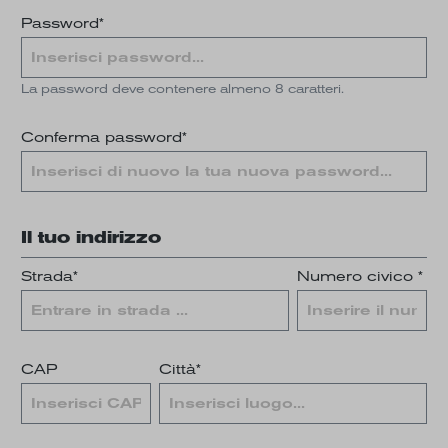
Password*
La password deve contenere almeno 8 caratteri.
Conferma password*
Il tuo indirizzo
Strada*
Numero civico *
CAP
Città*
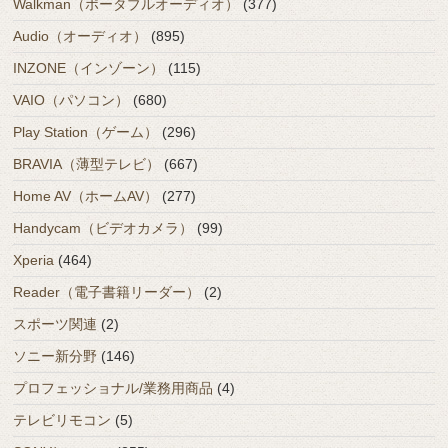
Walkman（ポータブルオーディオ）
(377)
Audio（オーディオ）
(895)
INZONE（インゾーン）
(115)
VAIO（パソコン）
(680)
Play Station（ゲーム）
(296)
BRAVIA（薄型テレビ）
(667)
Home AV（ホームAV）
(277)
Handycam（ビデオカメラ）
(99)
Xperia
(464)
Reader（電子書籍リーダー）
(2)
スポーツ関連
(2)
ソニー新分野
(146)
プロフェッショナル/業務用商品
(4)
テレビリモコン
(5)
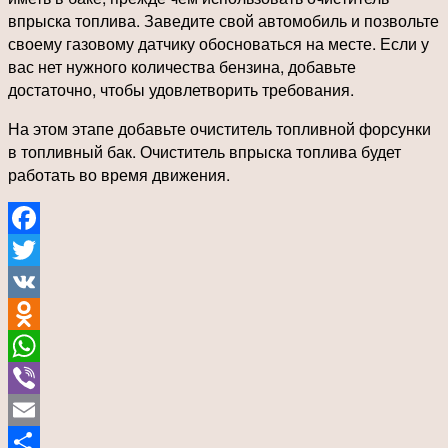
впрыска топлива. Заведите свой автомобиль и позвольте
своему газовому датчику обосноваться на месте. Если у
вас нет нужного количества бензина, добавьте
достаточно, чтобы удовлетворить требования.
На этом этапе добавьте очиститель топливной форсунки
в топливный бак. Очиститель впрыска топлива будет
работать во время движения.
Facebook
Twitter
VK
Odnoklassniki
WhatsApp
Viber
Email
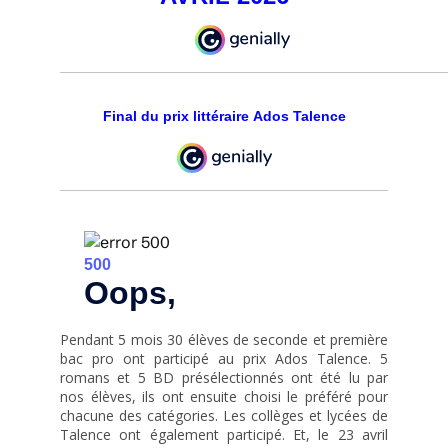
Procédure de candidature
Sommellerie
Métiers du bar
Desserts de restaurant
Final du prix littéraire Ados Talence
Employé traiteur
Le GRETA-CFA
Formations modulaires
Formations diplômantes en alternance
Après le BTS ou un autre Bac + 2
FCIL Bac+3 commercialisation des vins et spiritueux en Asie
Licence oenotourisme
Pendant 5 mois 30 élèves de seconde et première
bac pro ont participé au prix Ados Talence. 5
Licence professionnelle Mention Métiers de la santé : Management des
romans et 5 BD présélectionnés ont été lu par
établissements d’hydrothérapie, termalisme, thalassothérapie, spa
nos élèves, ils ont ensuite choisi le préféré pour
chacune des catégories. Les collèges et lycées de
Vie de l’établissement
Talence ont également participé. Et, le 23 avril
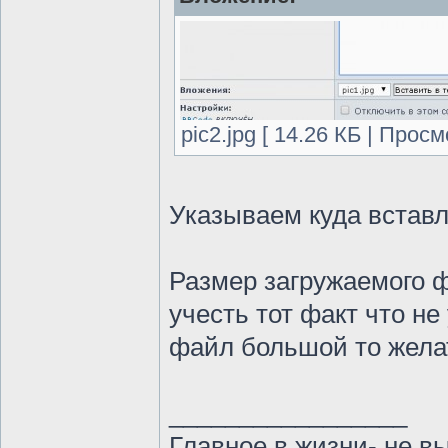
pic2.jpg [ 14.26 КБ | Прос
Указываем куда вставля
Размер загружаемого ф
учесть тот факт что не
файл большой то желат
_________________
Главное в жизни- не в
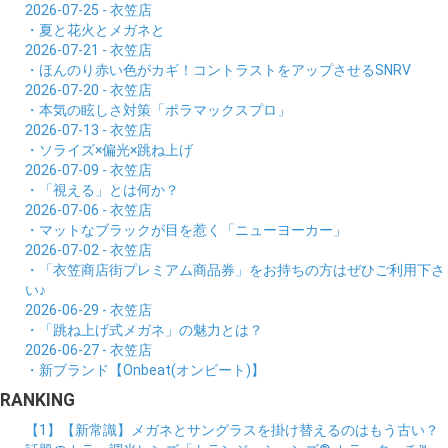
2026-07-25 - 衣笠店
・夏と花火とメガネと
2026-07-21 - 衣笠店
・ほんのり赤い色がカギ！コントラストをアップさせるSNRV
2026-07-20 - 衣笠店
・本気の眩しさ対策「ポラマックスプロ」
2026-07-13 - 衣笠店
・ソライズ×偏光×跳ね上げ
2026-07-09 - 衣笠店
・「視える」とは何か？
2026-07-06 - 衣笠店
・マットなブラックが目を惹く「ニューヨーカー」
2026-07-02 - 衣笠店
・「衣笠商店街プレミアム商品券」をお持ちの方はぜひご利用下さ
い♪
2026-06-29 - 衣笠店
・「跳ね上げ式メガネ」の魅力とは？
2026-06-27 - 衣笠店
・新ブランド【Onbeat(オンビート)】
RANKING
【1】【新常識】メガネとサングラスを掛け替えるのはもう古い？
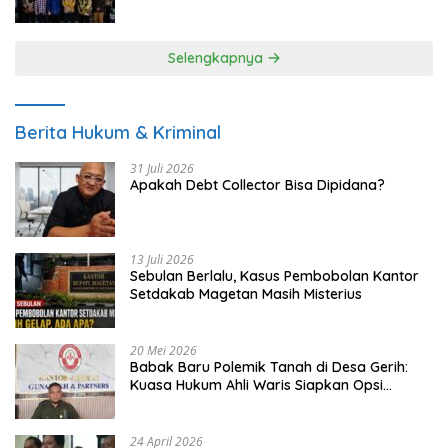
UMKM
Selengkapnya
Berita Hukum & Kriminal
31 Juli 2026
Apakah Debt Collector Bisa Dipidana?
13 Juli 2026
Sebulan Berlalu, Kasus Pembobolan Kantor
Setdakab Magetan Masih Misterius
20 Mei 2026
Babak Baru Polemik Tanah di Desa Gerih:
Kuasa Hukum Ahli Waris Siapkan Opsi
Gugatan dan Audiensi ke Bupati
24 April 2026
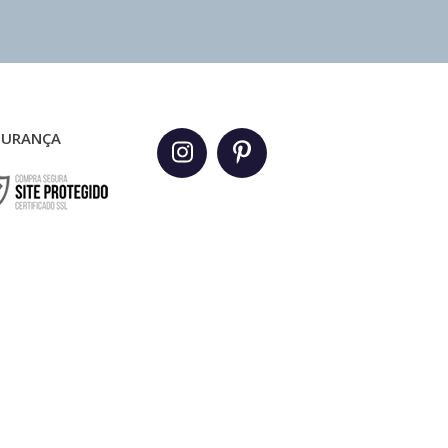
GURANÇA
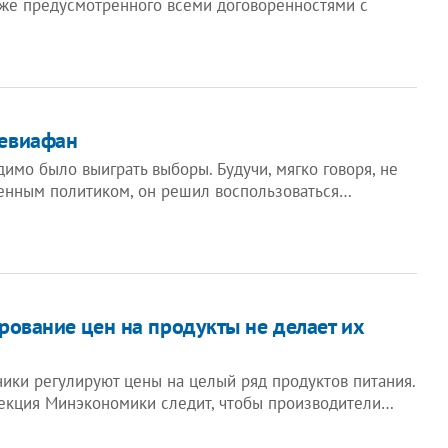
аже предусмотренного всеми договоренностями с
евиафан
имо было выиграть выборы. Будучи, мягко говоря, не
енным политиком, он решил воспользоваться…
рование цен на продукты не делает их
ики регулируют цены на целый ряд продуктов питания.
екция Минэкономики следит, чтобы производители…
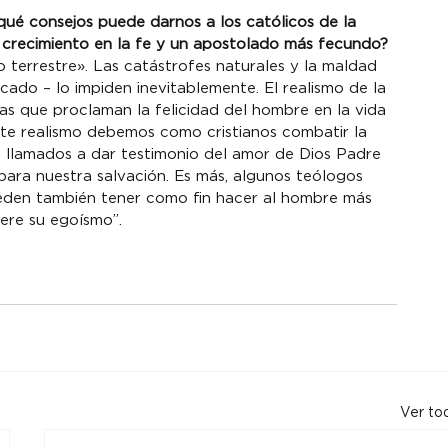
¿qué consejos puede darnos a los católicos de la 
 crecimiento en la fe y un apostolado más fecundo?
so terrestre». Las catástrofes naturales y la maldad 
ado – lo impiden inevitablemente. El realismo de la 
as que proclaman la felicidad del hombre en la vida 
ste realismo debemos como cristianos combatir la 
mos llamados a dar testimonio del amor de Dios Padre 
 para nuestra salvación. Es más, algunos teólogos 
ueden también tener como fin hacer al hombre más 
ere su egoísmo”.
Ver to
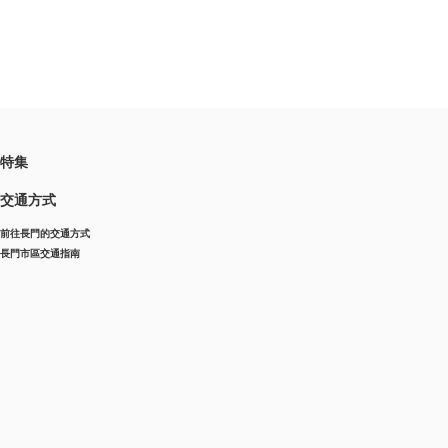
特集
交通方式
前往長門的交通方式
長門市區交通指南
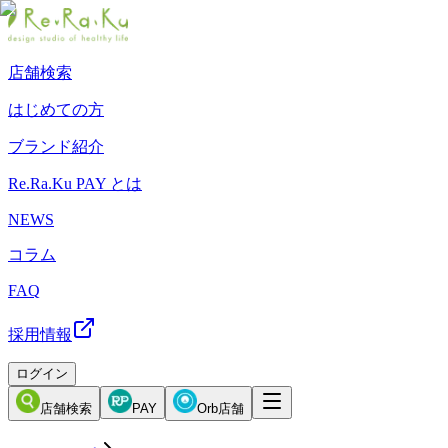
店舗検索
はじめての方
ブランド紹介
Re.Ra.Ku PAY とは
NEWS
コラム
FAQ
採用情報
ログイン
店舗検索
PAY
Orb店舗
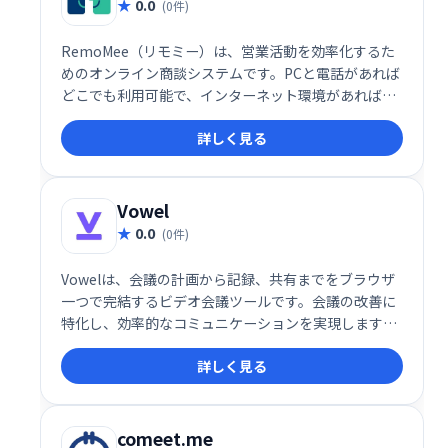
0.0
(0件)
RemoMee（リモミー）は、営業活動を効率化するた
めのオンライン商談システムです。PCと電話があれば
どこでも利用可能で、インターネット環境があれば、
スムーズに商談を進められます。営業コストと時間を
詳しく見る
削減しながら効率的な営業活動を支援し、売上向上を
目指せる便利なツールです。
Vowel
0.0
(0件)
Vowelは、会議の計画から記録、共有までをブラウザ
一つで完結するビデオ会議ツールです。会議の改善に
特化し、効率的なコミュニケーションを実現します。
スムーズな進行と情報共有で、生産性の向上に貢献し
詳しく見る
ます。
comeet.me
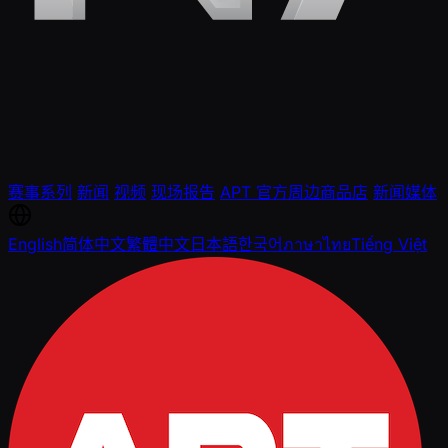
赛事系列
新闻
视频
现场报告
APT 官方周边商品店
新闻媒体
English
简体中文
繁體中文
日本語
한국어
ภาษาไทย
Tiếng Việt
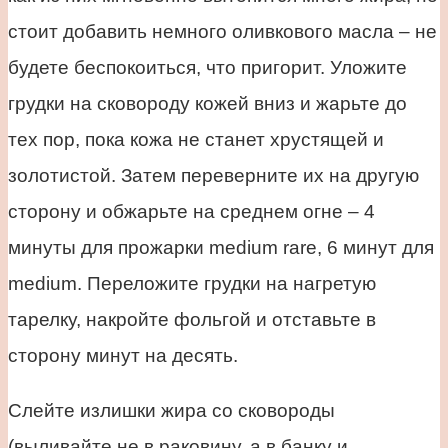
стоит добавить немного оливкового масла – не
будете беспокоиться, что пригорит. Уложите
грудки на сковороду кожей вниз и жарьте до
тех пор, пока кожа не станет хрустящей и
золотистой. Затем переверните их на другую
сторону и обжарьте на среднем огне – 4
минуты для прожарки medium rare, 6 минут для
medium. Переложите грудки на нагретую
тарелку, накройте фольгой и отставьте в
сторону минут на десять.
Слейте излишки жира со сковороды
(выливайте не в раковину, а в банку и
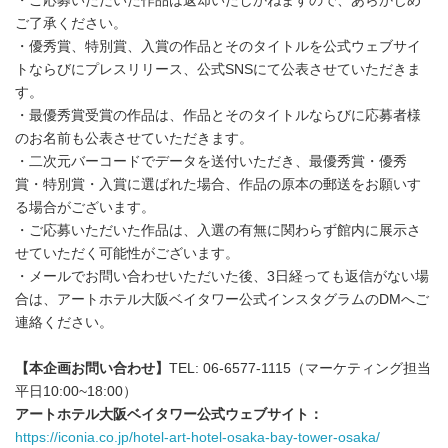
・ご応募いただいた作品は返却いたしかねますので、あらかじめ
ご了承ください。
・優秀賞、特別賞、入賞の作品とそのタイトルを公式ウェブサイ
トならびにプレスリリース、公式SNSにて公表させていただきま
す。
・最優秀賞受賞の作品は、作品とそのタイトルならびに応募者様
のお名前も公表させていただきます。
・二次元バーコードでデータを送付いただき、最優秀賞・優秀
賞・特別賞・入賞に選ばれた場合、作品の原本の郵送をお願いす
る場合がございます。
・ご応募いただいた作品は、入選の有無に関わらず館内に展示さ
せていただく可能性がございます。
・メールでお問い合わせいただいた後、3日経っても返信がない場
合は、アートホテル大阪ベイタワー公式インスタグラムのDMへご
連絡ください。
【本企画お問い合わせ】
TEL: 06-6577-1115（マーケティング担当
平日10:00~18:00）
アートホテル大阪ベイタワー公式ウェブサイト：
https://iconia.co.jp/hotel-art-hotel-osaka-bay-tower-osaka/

WHAT YOU SHOULD DO -
Your reply should be the number of lines in the listing above that contain "prix", with nothing added.

ANSWER SPACE -
2